# Looking for a few maple pieces



## apicius9 (Nov 29, 2011)

Hi, does anybody have two or three really nice stabilized curly maple pieces for me? I know I have a nice maple board somewhere, but heaven knows what I did with it, and since I would need to send it out first anyway, I thought I'd ask here first. I have some lightly curled pieces, looking for higher grade (4-5A?). I can buy or trade, but for trade I don't have many stabilized pieces for Western handles right now. 

Thanks,

Stefan


----------



## HHH Knives (Nov 29, 2011)

PM me! I may be able to help


----------



## El Pescador (Nov 29, 2011)

mark just got some wood in from stablizing...


----------



## apicius9 (Nov 29, 2011)

El Pescador said:


> mark just got some wood in from stablizing...

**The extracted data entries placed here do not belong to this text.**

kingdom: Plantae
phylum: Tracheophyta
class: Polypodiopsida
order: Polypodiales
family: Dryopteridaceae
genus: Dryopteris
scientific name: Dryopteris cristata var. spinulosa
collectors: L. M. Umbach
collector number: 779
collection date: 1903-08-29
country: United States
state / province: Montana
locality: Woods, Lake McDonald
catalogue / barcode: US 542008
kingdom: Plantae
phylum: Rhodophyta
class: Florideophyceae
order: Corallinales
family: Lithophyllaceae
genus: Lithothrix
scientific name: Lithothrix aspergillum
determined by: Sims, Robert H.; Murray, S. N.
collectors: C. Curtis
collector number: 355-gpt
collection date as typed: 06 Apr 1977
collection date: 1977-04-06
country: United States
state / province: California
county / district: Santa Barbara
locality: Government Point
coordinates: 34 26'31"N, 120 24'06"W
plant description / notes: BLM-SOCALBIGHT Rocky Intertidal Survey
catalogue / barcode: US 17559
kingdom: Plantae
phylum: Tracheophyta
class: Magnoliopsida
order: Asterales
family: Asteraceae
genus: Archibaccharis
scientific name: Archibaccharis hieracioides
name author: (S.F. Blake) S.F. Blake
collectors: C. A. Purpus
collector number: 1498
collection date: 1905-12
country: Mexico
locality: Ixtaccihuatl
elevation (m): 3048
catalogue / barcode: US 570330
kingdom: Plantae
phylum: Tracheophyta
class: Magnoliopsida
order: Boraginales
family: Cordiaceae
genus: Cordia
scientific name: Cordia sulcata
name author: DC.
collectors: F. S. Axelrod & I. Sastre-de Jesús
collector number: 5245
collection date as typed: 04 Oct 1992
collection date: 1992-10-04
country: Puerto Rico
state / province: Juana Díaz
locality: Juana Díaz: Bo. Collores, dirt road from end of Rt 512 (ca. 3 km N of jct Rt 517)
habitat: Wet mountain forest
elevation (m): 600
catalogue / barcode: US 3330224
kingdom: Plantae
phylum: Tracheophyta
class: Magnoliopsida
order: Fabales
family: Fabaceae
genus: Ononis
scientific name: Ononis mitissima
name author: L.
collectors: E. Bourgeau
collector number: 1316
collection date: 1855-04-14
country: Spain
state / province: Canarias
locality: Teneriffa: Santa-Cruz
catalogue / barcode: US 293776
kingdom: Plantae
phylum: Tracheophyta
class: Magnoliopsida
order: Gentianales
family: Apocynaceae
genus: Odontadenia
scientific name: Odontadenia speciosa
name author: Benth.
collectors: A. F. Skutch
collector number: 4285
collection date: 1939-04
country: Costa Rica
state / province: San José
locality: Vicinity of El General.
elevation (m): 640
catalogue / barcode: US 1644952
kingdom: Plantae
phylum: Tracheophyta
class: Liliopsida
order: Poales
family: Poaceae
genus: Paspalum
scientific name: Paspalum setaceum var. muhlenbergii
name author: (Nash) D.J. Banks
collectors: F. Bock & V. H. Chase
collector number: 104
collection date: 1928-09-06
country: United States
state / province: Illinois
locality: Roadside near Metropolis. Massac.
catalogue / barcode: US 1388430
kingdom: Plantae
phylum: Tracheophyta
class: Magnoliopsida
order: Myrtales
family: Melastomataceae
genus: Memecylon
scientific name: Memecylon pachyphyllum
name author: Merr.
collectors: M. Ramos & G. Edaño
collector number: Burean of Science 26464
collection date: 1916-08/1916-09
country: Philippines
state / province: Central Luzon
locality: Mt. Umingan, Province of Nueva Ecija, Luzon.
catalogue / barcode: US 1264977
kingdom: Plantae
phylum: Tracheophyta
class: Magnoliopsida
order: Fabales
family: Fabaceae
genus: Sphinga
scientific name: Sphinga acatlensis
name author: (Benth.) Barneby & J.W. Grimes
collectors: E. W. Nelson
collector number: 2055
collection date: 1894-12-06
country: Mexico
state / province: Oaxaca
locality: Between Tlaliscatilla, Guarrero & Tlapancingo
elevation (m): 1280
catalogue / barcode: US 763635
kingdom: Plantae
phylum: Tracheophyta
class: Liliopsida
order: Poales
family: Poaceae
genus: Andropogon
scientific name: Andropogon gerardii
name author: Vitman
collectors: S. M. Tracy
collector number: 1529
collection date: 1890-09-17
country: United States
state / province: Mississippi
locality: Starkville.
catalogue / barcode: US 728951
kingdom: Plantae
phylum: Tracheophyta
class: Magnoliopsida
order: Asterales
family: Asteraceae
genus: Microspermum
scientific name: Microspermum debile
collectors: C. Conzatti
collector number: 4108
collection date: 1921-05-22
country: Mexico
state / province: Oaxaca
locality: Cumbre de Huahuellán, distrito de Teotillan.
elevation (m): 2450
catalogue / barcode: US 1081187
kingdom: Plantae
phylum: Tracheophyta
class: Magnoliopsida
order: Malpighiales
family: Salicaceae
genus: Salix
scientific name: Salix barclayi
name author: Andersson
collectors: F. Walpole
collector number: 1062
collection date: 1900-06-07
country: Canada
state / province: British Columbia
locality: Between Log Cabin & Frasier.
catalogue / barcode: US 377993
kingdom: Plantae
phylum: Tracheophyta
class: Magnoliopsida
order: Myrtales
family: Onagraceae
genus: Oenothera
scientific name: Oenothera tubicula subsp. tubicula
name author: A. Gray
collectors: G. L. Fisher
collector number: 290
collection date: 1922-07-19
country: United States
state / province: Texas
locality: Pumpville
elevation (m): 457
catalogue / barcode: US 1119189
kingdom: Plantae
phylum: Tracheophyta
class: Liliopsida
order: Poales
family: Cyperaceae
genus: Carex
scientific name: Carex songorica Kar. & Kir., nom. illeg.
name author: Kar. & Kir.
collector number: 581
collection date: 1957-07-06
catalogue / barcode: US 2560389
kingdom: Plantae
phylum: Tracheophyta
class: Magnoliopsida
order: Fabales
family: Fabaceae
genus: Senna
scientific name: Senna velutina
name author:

Thanks, I didn't see maple in Mark's pile unless the light colored one is maple and not sycamore... But I have a few dealings with Randy anyway, and he PMed that he has me covered on the maple (and maybe on the unicorn among the burl woods also :bliss.

Stefan


----------



## kalaeb (Nov 29, 2011)

If you need some more, I have a few pieces that are not being used.


----------



## JohnnyChance (Nov 30, 2011)

apicius9 said:


> (and maybe on the unicorn among the burl woods also :bliss



And what is your unicorn of burl woods?


----------



## HHH Knives (Nov 30, 2011)

curly!!!


----------



## mhenry (Nov 30, 2011)

JohnnyChance said:


> And what is your unicorn of burl woods?



I'd bet Cocobolo burl


----------



## HHH Knives (Nov 30, 2011)

mhenry said:


> I'd bet Cocobolo burl




Hmmm could be...


----------